Ben steigt auf den Baum, klemmt sich nur am Seil hängend in die Krone und schmeißt die Kettensäge an. Die abgesägten Äste knacken laut, sausen nach unten und landen - durch eine Bremsvorrichtung verlangsamt - mit einem dumpfen Knall auf dem Boden. Baumpflege ist keine saisonale Arbeit, sondern ein ganzjähriger Prozess. "Im Winter ist Fällsaison und im Sommer passieren meist Pflegearbeiten, Totholzpflege und Verkehrssicherung", erklärt Thomas. "Aber es kommen jedes Jahr neue Regelungen dazu", ergänzt Ben.

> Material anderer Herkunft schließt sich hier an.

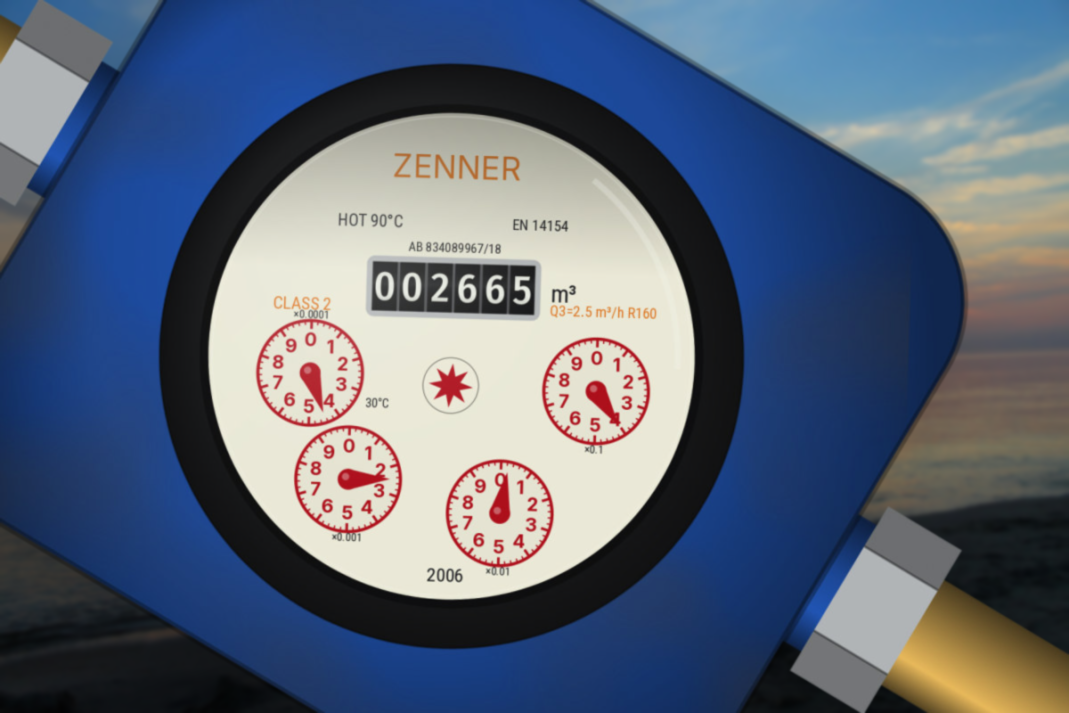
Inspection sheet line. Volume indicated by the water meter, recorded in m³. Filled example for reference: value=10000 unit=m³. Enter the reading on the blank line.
value=2665.4024 unit=m³
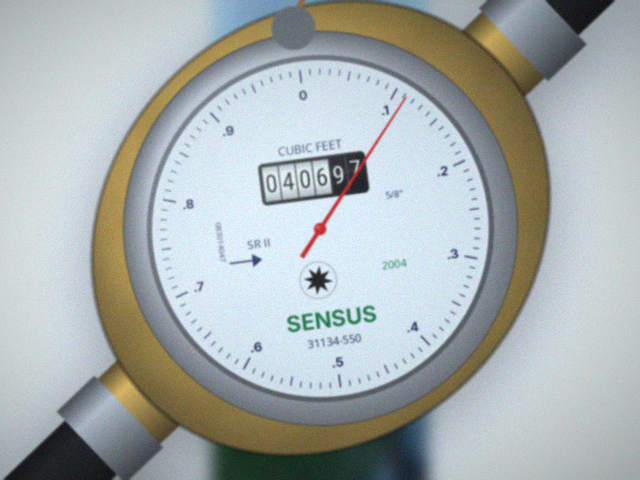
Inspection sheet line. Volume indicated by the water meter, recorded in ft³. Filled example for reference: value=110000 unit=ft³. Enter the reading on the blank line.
value=40697.11 unit=ft³
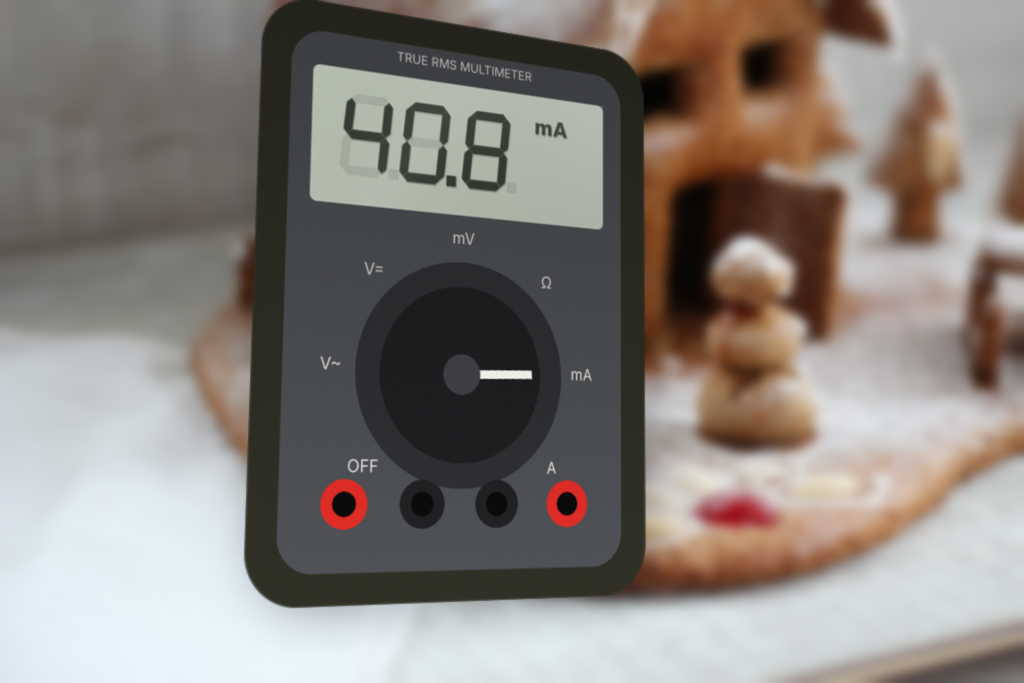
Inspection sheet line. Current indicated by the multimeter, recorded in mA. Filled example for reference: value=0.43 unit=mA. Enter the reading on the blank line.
value=40.8 unit=mA
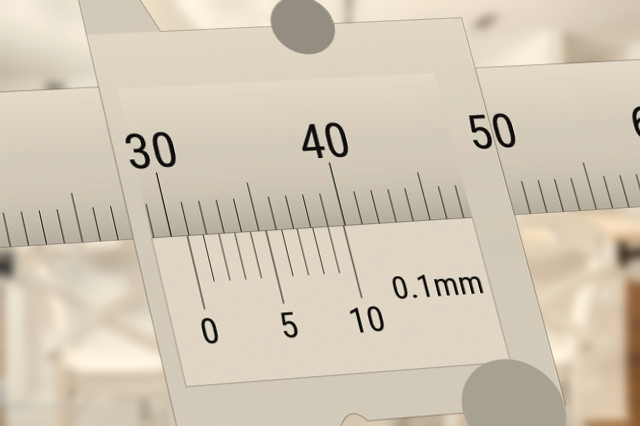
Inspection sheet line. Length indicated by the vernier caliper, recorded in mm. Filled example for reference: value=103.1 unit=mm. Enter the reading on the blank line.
value=30.9 unit=mm
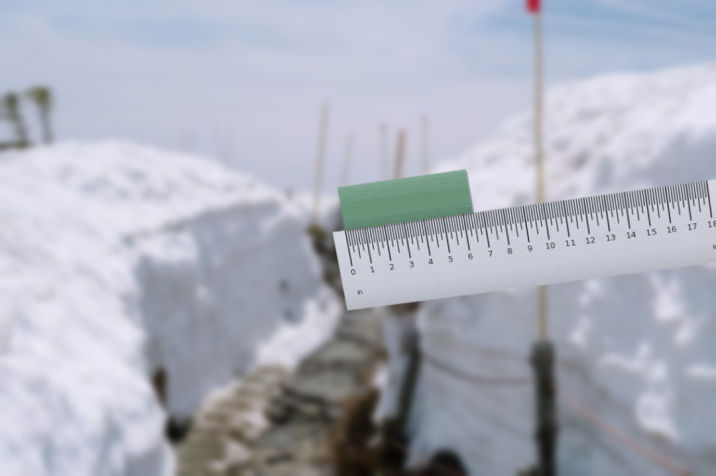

Neue - und gute - Baumpfleger sind eher spärlich zu finden. Ben sucht stets neue Leute, erzählt er, auch weil die Baumwelt seiner Meinung nach noch viel Potenzial birgt. "Aber das Problem steht bei den meisten zwischen den Beinen und das ist das Ego", sagt er. Dabei sei der Job nur 30 Prozent "Macho-Männer-Arbeit", wie Ben sie nennt, und 70 Prozent Aufräumen.
Er sucht Leute, die statt roher Gewalt Interesse und Köpfchen mitbringen. Immerhin hat er diesen Sommer noch etwa 2000 Bäume vor sich, die er erklimmen und pflegen muss.